Gut. Mein Blick sprang vom Mann zur Frau. Jetzt war ich interessiert.

»Wir haben damals ermittelt«, sagte Fred freundlich. »Er ist aus freien Stücken Werwolf geworden.«

Ah. Langsam ergab das Auftreten der Clarkes Sinn.

»Unser Sohn hätte diesen Weg nie freiwillig gewählt – er muss dazu gezwungen worden sein«, raunte Mr Clarke. Mit bebender Brust rang er um Fassung. Aber Freds wachsendes Selbstvertrauen und seine Worte taten die erwünschte Wirkung, und das Paar beruhigte sich. Guter Junge. Ich wusste doch, dass er das Zeug dazu hatte.
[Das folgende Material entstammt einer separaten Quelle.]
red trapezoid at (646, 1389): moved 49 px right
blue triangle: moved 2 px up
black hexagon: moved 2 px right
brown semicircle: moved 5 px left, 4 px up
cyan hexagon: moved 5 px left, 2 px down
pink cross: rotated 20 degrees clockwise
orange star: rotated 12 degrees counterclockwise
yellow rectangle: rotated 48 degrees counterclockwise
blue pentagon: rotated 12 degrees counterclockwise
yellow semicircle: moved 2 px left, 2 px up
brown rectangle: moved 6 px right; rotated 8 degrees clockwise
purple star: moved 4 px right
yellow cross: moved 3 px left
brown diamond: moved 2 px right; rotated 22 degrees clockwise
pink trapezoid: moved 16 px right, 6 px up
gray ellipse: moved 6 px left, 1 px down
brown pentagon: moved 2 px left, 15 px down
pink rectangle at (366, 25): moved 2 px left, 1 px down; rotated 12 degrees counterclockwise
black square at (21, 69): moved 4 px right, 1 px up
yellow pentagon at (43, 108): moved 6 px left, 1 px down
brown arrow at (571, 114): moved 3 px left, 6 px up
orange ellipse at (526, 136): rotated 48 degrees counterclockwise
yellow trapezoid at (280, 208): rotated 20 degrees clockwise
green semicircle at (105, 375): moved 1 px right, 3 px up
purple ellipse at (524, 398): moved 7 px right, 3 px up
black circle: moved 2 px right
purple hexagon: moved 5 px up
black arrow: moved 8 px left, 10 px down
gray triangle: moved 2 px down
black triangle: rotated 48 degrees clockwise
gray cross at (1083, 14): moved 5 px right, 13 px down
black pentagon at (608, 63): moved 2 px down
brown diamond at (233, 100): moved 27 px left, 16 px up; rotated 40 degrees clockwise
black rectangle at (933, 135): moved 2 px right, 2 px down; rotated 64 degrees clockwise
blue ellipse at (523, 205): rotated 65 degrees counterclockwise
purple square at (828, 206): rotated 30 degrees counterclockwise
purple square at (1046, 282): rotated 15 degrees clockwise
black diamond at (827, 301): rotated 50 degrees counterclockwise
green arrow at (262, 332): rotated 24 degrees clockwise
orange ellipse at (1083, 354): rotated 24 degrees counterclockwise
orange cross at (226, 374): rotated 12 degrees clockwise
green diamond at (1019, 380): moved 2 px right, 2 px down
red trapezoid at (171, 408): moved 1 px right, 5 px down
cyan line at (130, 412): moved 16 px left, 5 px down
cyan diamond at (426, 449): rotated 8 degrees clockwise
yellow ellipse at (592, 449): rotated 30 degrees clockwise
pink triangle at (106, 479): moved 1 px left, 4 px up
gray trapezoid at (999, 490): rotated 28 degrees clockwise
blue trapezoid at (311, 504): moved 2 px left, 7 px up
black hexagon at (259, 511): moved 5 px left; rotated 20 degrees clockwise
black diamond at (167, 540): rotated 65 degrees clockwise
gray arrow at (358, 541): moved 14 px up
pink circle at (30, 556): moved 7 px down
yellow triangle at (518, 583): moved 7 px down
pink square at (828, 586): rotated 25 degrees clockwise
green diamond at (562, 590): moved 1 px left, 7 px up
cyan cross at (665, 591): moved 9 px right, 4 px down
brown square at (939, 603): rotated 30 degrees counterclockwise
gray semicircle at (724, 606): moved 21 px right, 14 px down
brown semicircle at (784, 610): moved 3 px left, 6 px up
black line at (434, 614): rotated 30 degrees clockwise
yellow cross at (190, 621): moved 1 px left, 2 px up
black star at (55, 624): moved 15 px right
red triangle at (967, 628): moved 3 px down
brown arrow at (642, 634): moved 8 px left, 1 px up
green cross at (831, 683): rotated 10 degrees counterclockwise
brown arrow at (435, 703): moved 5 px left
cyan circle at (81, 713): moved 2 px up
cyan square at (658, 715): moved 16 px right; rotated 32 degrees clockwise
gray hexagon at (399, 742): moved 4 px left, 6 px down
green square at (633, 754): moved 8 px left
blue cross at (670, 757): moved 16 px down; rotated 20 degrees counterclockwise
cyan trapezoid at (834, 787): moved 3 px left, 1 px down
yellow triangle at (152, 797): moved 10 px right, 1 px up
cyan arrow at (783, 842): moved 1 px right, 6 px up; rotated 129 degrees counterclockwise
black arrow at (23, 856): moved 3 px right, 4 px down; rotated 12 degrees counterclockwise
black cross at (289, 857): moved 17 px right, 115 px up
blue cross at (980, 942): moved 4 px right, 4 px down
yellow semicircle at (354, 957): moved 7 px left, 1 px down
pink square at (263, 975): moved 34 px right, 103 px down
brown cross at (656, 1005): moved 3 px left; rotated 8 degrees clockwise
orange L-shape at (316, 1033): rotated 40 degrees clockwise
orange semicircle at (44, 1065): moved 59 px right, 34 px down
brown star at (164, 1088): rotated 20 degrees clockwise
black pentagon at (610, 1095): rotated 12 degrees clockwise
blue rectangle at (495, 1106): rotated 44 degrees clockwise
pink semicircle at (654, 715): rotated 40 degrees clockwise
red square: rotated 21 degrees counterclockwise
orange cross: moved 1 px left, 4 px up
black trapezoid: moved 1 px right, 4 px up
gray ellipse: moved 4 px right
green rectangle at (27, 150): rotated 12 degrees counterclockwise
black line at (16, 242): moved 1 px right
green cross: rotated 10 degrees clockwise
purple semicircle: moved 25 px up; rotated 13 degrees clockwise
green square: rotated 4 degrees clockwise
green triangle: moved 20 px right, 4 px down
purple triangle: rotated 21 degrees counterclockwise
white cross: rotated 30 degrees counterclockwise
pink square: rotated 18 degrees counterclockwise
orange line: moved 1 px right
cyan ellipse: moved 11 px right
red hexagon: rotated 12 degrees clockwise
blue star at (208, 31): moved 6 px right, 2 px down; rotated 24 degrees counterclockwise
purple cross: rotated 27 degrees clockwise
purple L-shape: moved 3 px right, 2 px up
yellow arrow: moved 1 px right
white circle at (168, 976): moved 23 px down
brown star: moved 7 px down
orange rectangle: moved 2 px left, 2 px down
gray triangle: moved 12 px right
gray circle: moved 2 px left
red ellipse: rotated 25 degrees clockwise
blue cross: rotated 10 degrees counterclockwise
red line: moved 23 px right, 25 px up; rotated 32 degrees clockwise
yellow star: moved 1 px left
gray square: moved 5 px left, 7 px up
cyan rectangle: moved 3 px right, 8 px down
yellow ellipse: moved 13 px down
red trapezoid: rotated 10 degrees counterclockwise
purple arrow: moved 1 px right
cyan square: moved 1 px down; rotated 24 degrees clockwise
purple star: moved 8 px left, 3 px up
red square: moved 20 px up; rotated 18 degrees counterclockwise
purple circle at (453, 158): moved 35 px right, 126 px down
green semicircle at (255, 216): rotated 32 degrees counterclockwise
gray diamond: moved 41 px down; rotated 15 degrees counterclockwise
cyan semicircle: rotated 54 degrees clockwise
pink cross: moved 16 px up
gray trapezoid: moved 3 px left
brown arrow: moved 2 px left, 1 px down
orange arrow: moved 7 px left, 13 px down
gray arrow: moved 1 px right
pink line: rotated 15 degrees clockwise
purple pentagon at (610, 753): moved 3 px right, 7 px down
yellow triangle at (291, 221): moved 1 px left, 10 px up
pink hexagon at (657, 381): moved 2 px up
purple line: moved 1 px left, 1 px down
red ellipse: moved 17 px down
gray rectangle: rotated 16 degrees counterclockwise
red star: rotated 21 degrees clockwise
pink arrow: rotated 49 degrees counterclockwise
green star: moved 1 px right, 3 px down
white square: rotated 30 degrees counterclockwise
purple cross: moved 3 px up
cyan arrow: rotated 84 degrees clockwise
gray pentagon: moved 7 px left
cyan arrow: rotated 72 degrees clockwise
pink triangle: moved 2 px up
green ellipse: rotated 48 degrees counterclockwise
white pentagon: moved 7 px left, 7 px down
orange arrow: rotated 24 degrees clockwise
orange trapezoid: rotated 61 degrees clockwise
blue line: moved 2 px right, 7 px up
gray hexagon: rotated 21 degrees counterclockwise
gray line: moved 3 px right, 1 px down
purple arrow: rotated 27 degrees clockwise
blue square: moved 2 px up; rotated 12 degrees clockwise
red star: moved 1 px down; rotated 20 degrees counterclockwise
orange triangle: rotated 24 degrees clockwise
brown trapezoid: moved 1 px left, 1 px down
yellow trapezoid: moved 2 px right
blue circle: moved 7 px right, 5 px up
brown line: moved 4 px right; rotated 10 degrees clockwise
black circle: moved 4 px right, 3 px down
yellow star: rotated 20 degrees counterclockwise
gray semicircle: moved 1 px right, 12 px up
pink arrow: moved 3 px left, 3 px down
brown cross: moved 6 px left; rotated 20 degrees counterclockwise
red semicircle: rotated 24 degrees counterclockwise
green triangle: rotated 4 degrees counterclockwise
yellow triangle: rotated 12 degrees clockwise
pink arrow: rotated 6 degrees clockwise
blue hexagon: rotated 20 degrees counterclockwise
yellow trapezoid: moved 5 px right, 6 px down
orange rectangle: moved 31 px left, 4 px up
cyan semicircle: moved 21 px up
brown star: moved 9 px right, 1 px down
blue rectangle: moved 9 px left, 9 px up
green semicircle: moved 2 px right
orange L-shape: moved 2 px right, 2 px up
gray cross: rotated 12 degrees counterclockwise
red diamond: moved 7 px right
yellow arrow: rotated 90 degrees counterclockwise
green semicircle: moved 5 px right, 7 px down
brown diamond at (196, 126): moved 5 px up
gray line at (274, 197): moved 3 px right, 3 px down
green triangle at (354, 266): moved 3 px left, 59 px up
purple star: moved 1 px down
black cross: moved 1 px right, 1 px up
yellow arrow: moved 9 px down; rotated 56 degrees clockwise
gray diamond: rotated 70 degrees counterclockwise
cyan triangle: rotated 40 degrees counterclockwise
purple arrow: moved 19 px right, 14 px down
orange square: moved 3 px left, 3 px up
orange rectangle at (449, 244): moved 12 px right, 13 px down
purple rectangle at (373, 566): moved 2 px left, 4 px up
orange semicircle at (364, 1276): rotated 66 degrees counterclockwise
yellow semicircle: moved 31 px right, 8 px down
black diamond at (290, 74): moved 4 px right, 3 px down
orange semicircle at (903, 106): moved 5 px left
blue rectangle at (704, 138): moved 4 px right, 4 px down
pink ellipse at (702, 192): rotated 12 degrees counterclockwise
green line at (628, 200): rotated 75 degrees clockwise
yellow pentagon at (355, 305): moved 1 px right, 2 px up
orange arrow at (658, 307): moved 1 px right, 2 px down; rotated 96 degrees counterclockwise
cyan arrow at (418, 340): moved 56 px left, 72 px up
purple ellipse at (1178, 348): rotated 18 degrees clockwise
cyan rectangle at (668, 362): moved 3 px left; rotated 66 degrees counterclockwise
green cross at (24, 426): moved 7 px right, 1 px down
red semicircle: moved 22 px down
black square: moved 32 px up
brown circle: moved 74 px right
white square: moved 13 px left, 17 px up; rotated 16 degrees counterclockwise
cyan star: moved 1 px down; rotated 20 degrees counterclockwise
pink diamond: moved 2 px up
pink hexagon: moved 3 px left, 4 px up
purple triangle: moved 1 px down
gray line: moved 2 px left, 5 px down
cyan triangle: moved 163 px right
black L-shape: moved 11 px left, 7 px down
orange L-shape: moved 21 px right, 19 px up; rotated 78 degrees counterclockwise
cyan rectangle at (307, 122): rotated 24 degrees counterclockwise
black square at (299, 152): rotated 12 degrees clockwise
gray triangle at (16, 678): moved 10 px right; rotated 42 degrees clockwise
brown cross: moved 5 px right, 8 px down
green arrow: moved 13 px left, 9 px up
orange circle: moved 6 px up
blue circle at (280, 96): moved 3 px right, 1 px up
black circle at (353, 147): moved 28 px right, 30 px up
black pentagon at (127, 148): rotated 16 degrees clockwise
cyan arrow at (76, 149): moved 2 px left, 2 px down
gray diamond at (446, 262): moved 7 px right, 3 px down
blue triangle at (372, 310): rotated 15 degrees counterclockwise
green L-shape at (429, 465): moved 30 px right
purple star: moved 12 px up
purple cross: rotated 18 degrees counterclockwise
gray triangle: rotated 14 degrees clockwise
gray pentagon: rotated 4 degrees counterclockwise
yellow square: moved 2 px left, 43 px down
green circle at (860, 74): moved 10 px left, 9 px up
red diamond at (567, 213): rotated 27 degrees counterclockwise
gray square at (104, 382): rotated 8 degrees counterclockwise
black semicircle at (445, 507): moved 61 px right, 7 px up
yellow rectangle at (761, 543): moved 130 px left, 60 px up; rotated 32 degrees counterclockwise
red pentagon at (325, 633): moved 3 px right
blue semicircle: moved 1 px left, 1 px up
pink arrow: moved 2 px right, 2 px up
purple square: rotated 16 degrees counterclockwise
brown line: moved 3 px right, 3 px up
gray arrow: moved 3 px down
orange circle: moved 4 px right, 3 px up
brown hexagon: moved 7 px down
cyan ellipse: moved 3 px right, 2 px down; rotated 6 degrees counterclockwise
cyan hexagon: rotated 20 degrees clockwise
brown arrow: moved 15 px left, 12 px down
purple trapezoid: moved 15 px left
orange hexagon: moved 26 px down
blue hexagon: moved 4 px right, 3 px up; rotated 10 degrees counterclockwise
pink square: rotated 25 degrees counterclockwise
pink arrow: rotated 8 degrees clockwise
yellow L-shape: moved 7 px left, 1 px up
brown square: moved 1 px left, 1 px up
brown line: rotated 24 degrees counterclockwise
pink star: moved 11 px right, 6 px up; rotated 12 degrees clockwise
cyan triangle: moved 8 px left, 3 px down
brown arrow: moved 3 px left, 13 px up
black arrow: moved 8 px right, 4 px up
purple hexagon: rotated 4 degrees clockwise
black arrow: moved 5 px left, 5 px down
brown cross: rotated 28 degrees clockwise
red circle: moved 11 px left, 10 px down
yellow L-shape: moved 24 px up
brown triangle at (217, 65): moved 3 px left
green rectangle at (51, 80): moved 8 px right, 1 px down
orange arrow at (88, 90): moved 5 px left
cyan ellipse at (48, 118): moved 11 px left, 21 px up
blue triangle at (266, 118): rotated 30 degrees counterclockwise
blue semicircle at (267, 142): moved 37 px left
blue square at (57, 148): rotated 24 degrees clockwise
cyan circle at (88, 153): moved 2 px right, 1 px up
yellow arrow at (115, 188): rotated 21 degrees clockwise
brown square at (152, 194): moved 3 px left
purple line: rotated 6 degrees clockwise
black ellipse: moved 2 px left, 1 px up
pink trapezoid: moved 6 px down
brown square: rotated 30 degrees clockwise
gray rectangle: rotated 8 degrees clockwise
»Ich gehe jetzt, damit die Befragung weitergehen kann«, sagte ich. »PC Hackert wird dafür Sorge tragen, dass jeder kleinsten Spur nachgegangen wird.« Ich verließ die drei. Als ich die Tür geschlossen hatte, klangen die Clarkes schon vernünftiger und weniger schrill.

Lizas Kopf erschien am anderen Ende des Flurs, wo das große Büro lag. »Sind sie noch da?«, fragte sie flüsternd.

Ich nickte. Sie verzog das Gesicht und trat sicherheitshalber den Rückzug ins Büro an. Ich folgte ihr.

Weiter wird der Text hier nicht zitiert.